• ФРАГМЕНТ ТЕКСТА:
______________________________

Были мы на каникулах в доме почившей бабушки мужа, разбирали по кусочкам интерьер, любовно собранный поколениями честных эльзасских бюргеров. Все эти распятия над кроватями, узкие вспученные матрасы, прикроватные тумбочки с евангелием, отрывные календари со святцами и советами домохозяйке, машинки «Зингер», транзисторы с колесиком, костяные пуговицы, резные буфеты, носовые платочки с инициалами, кружевные перчатки, переложенные надушенной папиросной бумагой, пуфики для ног, хрустальные бокалы, креманки и эмалевые сервизы в пыльных бархатных коробках, подаренные кому-то на свадьбу, но так никогда и не использованные. Всё удушающе красиво, но совершенно несовместимо с посудомоечной и стиральной машинами и, в целом, с веком, когда домоводство перестало быть призванием и стало досадной необходимостью.
Свекровь звонила каждый день, умоляла: «Возьмите всё! Возьмите хоть что-нибудь!» Иначе это достанется благотворительным ассоциациям или бессердечному старьевщику и потом окажется в парижских антикварных лавках с баснословным ценником. Но разбирание вещей шло медленно и неэффективно. Муж то и дело впадал в прострацию: в этом доме прошли его каникулы, здесь жило девять кошек, в эту шкатулочку бабушка складывала его выпавшие молочные зубы, а в эту – свои зубные протезы, похожие на орудия инквизиции, на этом столе дед учил его играть в «костяшки», из этой вазочки прабабушка выдавала ему мятные леденцы «Виши», а это чучело барсука он гладил в минуты меланхолии, и дед подозревал (небезосновательно), что это именно внук надломил чучелу хвост.
Мы, честно, старались «что-нибудь взять». Всё, кроме барсука, хотелось трогать руками, есть глазами и писать маслом. Прям даже возникал порыв купить метелочку из страусиных перьев, да чего уж, сразу переселиться в Эльзас и пойти на курсы машинописи (высшее из образований, доступное там женщинам поколения моей свекрови). Я разрывалась между эмансипацией и мещанством, и наверно разорвалась бы, если бы вовремя не открыла платяной шкаф (трехстворчатый, светлый дуб, латунные ручки, двухметровое зеркало, тронутое кляксами окисленной амальгамы). Мы с детьми в ажиотации стали перебирать шелковые юбки и твидовые пиджачки, мерять шляпки с вуалью и пальто из бараньей шерсти. Как вдруг моя рука, которая быстрее глаз, скользнула по чему-то нежнейшему…
Лисий воротник!

______________________________

• ЧТО СДЕЛАТЬ:
Как будет звучать отрывок о разборе бабушкиного дома от «Свекровь звонила каждый» до «надломил чучелу хвост.», если переименовать «барсука» в «ежа»?

• ПОКАЗАННЫЕ ЗАПИСИ:
______________________________

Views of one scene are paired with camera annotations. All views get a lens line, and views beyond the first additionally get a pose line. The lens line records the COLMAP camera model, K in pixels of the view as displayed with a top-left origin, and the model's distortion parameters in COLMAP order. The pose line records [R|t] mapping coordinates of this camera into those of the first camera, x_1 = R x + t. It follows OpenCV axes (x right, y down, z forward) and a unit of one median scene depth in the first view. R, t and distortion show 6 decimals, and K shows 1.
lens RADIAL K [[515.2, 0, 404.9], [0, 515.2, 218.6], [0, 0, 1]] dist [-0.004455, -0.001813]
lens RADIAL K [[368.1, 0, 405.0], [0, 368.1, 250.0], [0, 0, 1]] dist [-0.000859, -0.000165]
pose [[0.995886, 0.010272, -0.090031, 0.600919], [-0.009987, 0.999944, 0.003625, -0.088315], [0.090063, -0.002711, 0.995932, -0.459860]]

______________________________

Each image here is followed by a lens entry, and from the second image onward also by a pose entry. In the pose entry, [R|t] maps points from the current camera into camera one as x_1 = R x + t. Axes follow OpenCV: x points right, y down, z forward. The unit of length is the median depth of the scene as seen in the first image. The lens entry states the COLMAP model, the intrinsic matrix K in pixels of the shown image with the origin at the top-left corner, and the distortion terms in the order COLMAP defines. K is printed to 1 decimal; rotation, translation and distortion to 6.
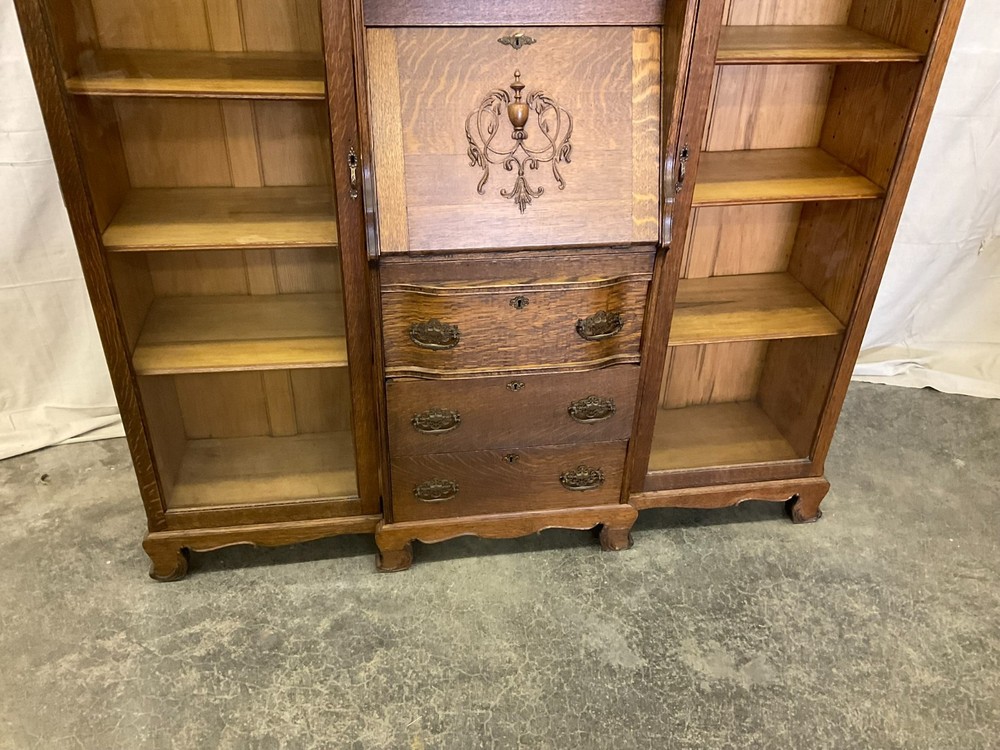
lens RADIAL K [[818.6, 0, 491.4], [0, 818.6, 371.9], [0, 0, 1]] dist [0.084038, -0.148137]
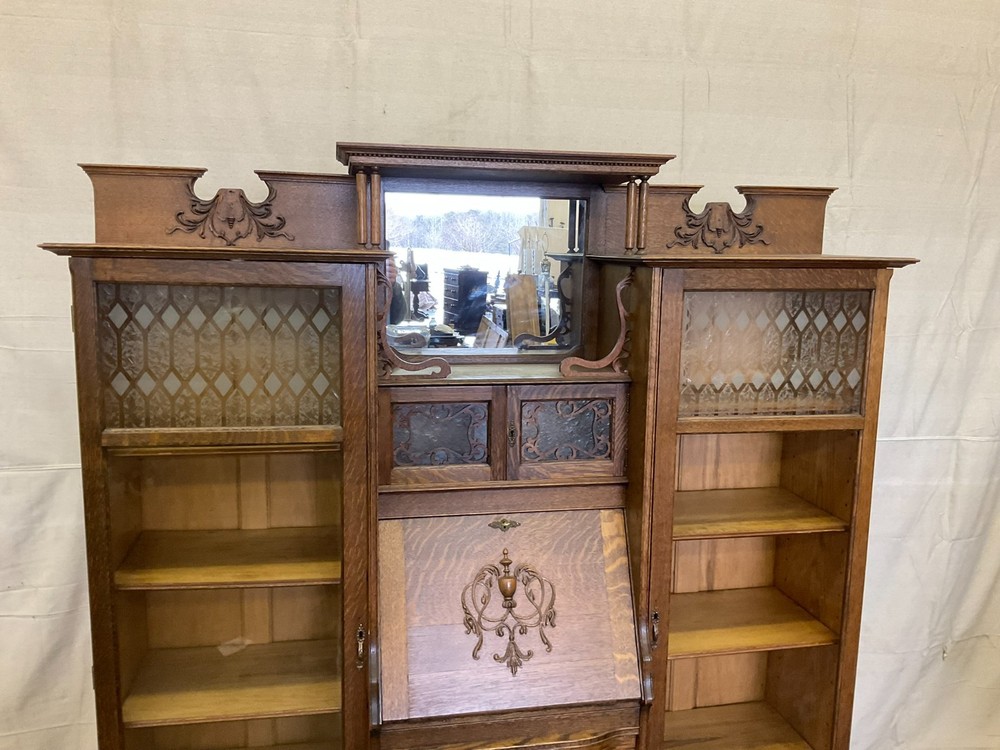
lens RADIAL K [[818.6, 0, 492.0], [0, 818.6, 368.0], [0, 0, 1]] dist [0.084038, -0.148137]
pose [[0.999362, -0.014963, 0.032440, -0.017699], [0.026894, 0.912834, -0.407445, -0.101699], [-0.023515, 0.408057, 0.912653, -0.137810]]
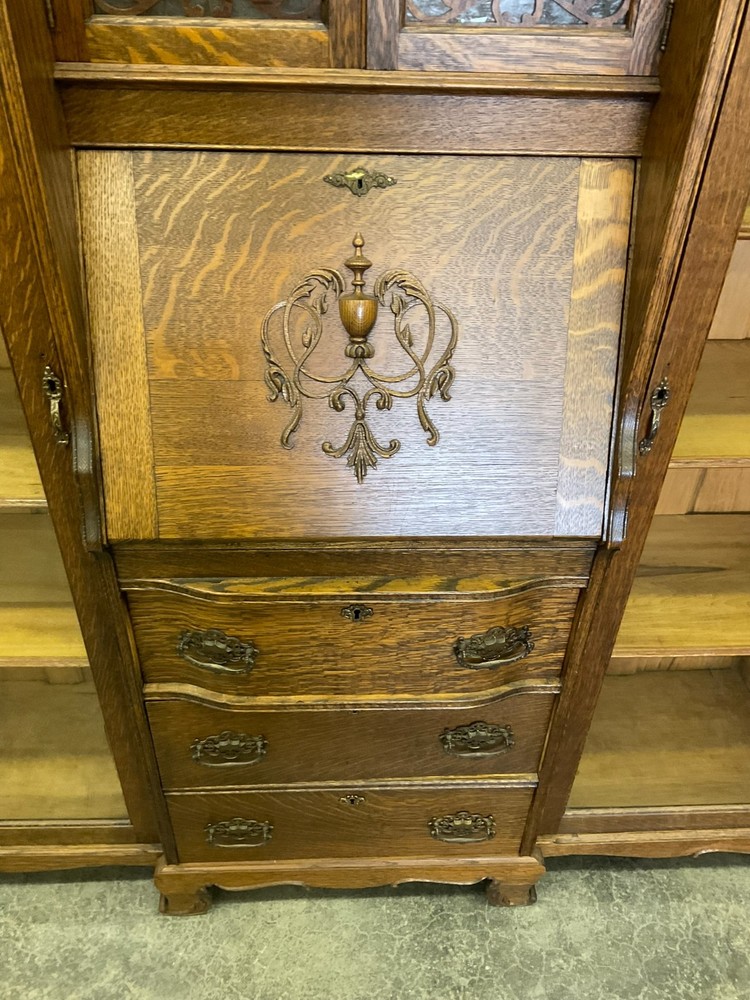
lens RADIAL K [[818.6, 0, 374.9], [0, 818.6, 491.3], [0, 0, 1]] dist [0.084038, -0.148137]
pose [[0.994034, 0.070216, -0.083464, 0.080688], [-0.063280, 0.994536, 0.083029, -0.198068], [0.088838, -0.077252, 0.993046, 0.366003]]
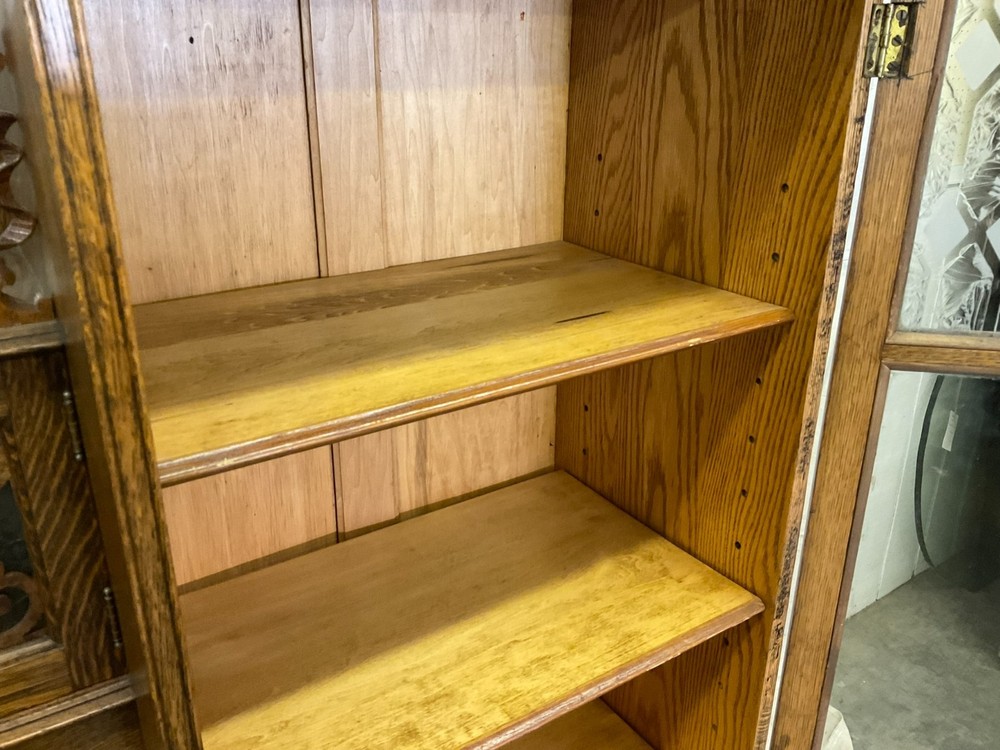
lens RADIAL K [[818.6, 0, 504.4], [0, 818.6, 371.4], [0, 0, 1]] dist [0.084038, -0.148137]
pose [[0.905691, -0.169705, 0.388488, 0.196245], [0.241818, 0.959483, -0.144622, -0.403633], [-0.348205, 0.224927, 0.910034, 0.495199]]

______________________________

• РЕШЕНИЕ ЗАДАЧИ:
Свекровь звонила каждый день, умоляла: «Возьмите всё! Возьмите хоть что-нибудь!» Иначе это достанется благотворительным ассоциациям или бессердечному старьевщику и потом окажется в парижских антикварных лавках с баснословным ценником. Но разбирание вещей шло медленно и неэффективно. Муж то и дело впадал в прострацию: в этом доме прошли его каникулы, здесь жило девять кошек, в эту шкатулочку бабушка складывала его выпавшие молочные зубы, а в эту – свои зубные протезы, похожие на орудия инквизиции, на этом столе дед учил его играть в «костяшки», из этой вазочки прабабушка выдавала ему мятные леденцы «Виши», а это чучело ежа он гладил в минуты меланхолии, и дед подозревал (небезосновательно), что это именно внук надломил чучелу хвост.